» What to do: Copy the lines below as they are; omit the images they contain.

» Records:

-*-*-

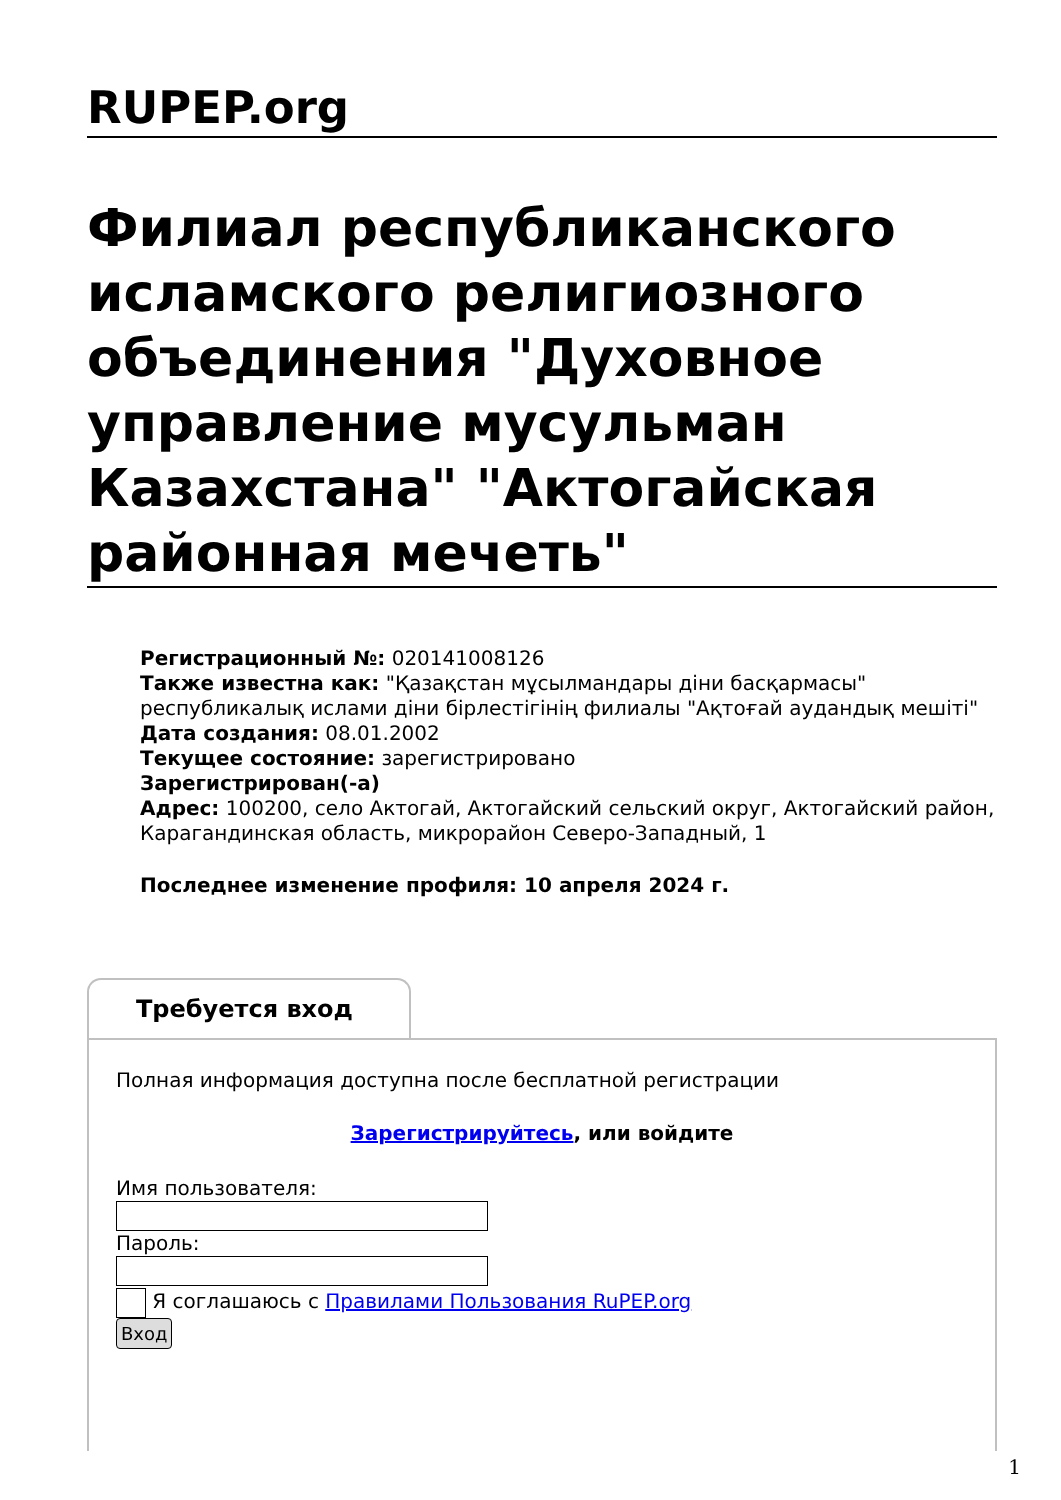RUPEP.org
Филиал республиканского исламского религиозного объединения "Духовное управление мусульман Казахстана" "Актогайская районная мечеть"
Регистрационный №: 020141008126
Также известна как: "Қазақстан мұсылмандары діни басқармасы" республикалық ислами діни бірлестігінің филиалы "Ақтоғай аудандық мешіті"
Дата создания: 08.01.2002
Текущее состояние: зарегистрировано
Зарегистрирован(-а)
Адрес: 100200, село Актогай, Актогайский сельский округ, Актогайский район, Карагандинская область, микрорайон Северо-Западный, 1
Последнее изменение профиля: 10 апреля 2024 г.
Требуется вход
Полная информация доступна после бесплатной регистрации
Зарегистрируйтесь, или войдите
Имя пользователя:
Пароль:
Я соглашаюсь с Правилами Пользования RuPEP.org
Вход
1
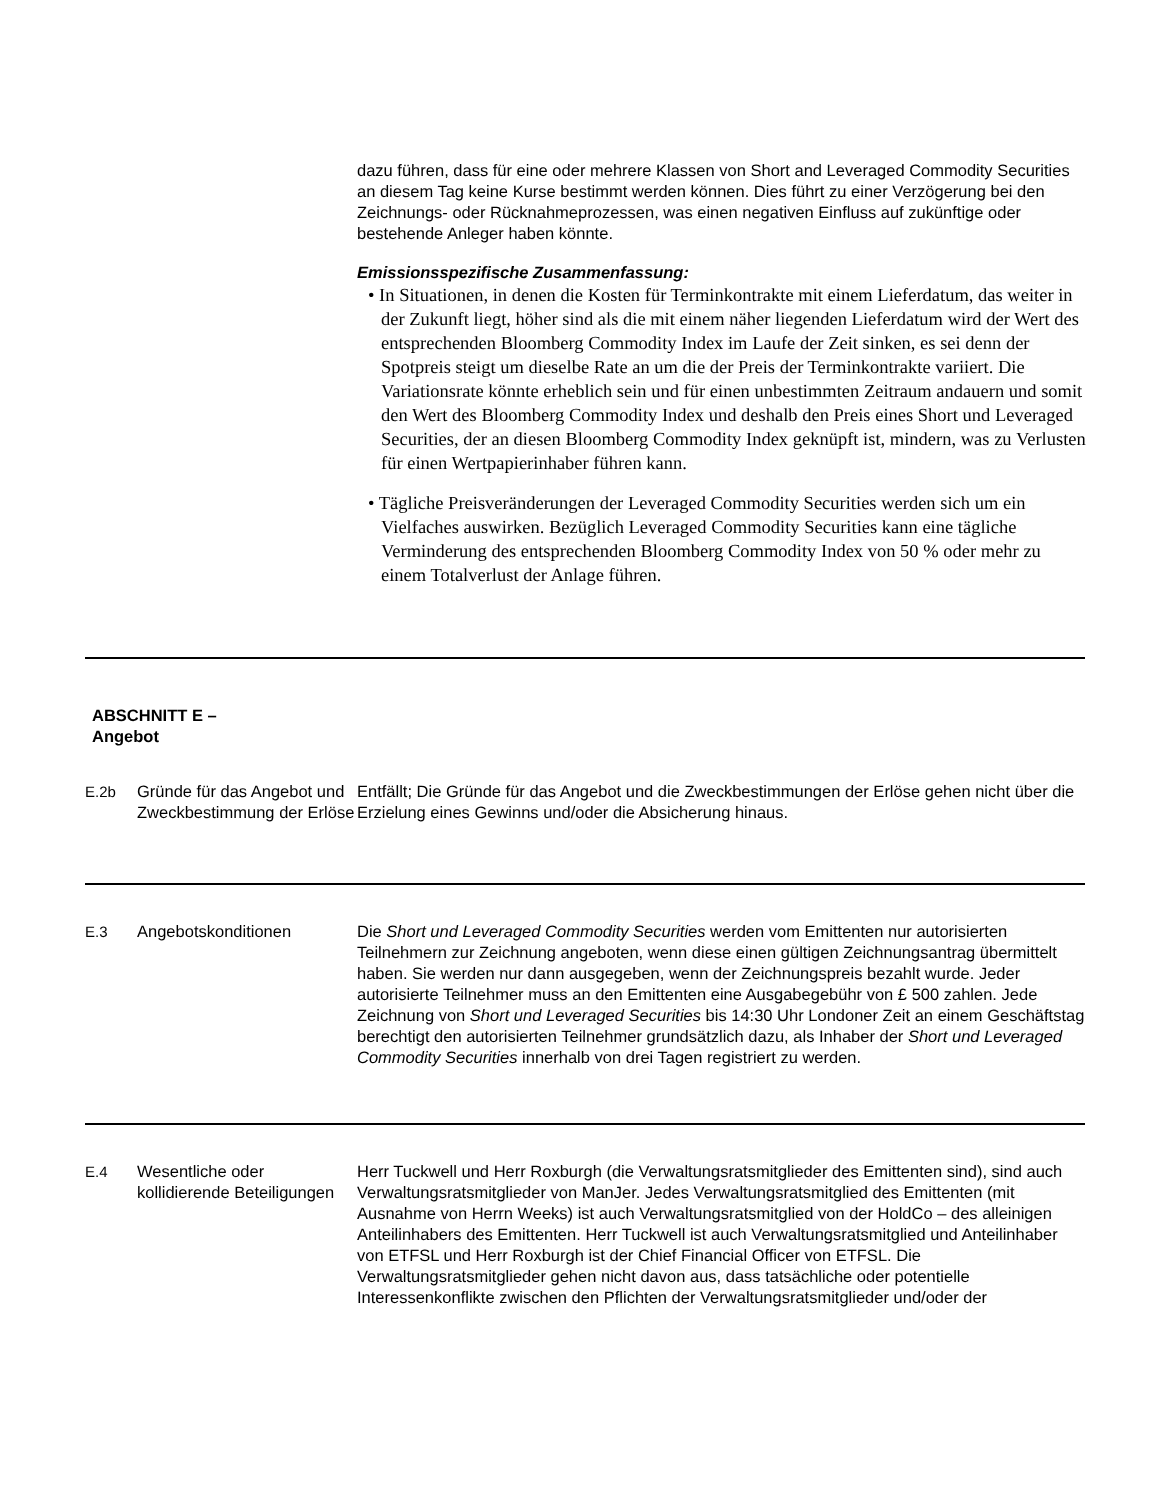dazu führen, dass für eine oder mehrere Klassen von Short and Leveraged Commodity Securities an diesem Tag keine Kurse bestimmt werden können. Dies führt zu einer Verzögerung bei den Zeichnungs- oder Rücknahmeprozessen, was einen negativen Einfluss auf zukünftige oder bestehende Anleger haben könnte.
Emissionsspezifische Zusammenfassung:
• In Situationen, in denen die Kosten für Terminkontrakte mit einem Lieferdatum, das weiter in der Zukunft liegt, höher sind als die mit einem näher liegenden Lieferdatum wird der Wert des entsprechenden Bloomberg Commodity Index im Laufe der Zeit sinken, es sei denn der Spotpreis steigt um dieselbe Rate an um die der Preis der Terminkontrakte variiert. Die Variationsrate könnte erheblich sein und für einen unbestimmten Zeitraum andauern und somit den Wert des Bloomberg Commodity Index und deshalb den Preis eines Short und Leveraged Securities, der an diesen Bloomberg Commodity Index geknüpft ist, mindern, was zu Verlusten für einen Wertpapierinhaber führen kann.
• Tägliche Preisveränderungen der Leveraged Commodity Securities werden sich um ein Vielfaches auswirken. Bezüglich Leveraged Commodity Securities kann eine tägliche Verminderung des entsprechenden Bloomberg Commodity Index von 50 % oder mehr zu einem Totalverlust der Anlage führen.
ABSCHNITT E –
Angebot
| E.2b | Gründe für das Angebot und Zweckbestimmung der Erlöse | Entfällt; Die Gründe für das Angebot und die Zweckbestimmungen der Erlöse gehen nicht über die Erzielung eines Gewinns und/oder die Absicherung hinaus. |
| E.3 | Angebotskonditionen | Die Short und Leveraged Commodity Securities werden vom Emittenten nur autorisierten Teilnehmern zur Zeichnung angeboten, wenn diese einen gültigen Zeichnungsantrag übermittelt haben. Sie werden nur dann ausgegeben, wenn der Zeichnungspreis bezahlt wurde. Jeder autorisierte Teilnehmer muss an den Emittenten eine Ausgabegebühr von £ 500 zahlen. Jede Zeichnung von Short und Leveraged Securities bis 14:30 Uhr Londoner Zeit an einem Geschäftstag berechtigt den autorisierten Teilnehmer grundsätzlich dazu, als Inhaber der Short und Leveraged Commodity Securities innerhalb von drei Tagen registriert zu werden. |
| E.4 | Wesentliche oder kollidierende Beteiligungen | Herr Tuckwell und Herr Roxburgh (die Verwaltungsratsmitglieder des Emittenten sind), sind auch Verwaltungsratsmitglieder von ManJer. Jedes Verwaltungsratsmitglied des Emittenten (mit Ausnahme von Herrn Weeks) ist auch Verwaltungsratsmitglied von der HoldCo – des alleinigen Anteilinhabers des Emittenten. Herr Tuckwell ist auch Verwaltungsratsmitglied und Anteilinhaber von ETFSL und Herr Roxburgh ist der Chief Financial Officer von ETFSL. Die Verwaltungsratsmitglieder gehen nicht davon aus, dass tatsächliche oder potentielle Interessenkonflikte zwischen den Pflichten der Verwaltungsratsmitglieder und/oder der |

-*-*-

» Answer for this exercise:
RUPEP.org
Филиал республиканского исламского религиозного объединения "Духовное управление мусульман Казахстана" "Актогайская районная мечеть"
Регистрационный №: 020141008126
Также известна как: "Қазақстан мұсылмандары діни басқармасы" республикалық ислами діни бірлестігінің филиалы "Ақтоғай аудандық мешіті"
Дата создания: 08.01.2002
Текущее состояние: зарегистрировано
Зарегистрирован(-а)
Адрес: 100200, село Актогай, Актогайский сельский округ, Актогайский район, Карагандинская область, микрорайон Северо-Западный, 1
Последнее изменение профиля: 10 апреля 2024 г.
Требуется вход
Полная информация доступна после бесплатной регистрации
Зарегистрируйтесь, или войдите
Имя пользователя:
Пароль:
Я соглашаюсь с Правилами Пользования RuPEP.org
Вход
1
dazu führen, dass für eine oder mehrere Klassen von Short and Leveraged Commodity Securities an diesem Tag keine Kurse bestimmt werden können. Dies führt zu einer Verzögerung bei den Zeichnungs- oder Rücknahmeprozessen, was einen negativen Einfluss auf zukünftige oder bestehende Anleger haben könnte.
Emissionsspezifische Zusammenfassung:
• In Situationen, in denen die Kosten für Terminkontrakte mit einem Lieferdatum, das weiter in der Zukunft liegt, höher sind als die mit einem näher liegenden Lieferdatum wird der Wert des entsprechenden Bloomberg Commodity Index im Laufe der Zeit sinken, es sei denn der Spotpreis steigt um dieselbe Rate an um die der Preis der Terminkontrakte variiert. Die Variationsrate könnte erheblich sein und für einen unbestimmten Zeitraum andauern und somit den Wert des Bloomberg Commodity Index und deshalb den Preis eines Short und Leveraged Securities, der an diesen Bloomberg Commodity Index geknüpft ist, mindern, was zu Verlusten für einen Wertpapierinhaber führen kann.
• Tägliche Preisveränderungen der Leveraged Commodity Securities werden sich um ein Vielfaches auswirken. Bezüglich Leveraged Commodity Securities kann eine tägliche Verminderung des entsprechenden Bloomberg Commodity Index von 50 % oder mehr zu einem Totalverlust der Anlage führen.
ABSCHNITT E –
Angebot
| E.2b | Gründe für das Angebot und Zweckbestimmung der Erlöse | Entfällt; Die Gründe für das Angebot und die Zweckbestimmungen der Erlöse gehen nicht über die Erzielung eines Gewinns und/oder die Absicherung hinaus. |
| E.3 | Angebotskonditionen | Die Short und Leveraged Commodity Securities werden vom Emittenten nur autorisierten Teilnehmern zur Zeichnung angeboten, wenn diese einen gültigen Zeichnungsantrag übermittelt haben. Sie werden nur dann ausgegeben, wenn der Zeichnungspreis bezahlt wurde. Jeder autorisierte Teilnehmer muss an den Emittenten eine Ausgabegebühr von £ 500 zahlen. Jede Zeichnung von Short und Leveraged Securities bis 14:30 Uhr Londoner Zeit an einem Geschäftstag berechtigt den autorisierten Teilnehmer grundsätzlich dazu, als Inhaber der Short und Leveraged Commodity Securities innerhalb von drei Tagen registriert zu werden. |
| E.4 | Wesentliche oder kollidierende Beteiligungen | Herr Tuckwell und Herr Roxburgh (die Verwaltungsratsmitglieder des Emittenten sind), sind auch Verwaltungsratsmitglieder von ManJer. Jedes Verwaltungsratsmitglied des Emittenten (mit Ausnahme von Herrn Weeks) ist auch Verwaltungsratsmitglied von der HoldCo – des alleinigen Anteilinhabers des Emittenten. Herr Tuckwell ist auch Verwaltungsratsmitglied und Anteilinhaber von ETFSL und Herr Roxburgh ist der Chief Financial Officer von ETFSL. Die Verwaltungsratsmitglieder gehen nicht davon aus, dass tatsächliche oder potentielle Interessenkonflikte zwischen den Pflichten der Verwaltungsratsmitglieder und/oder der |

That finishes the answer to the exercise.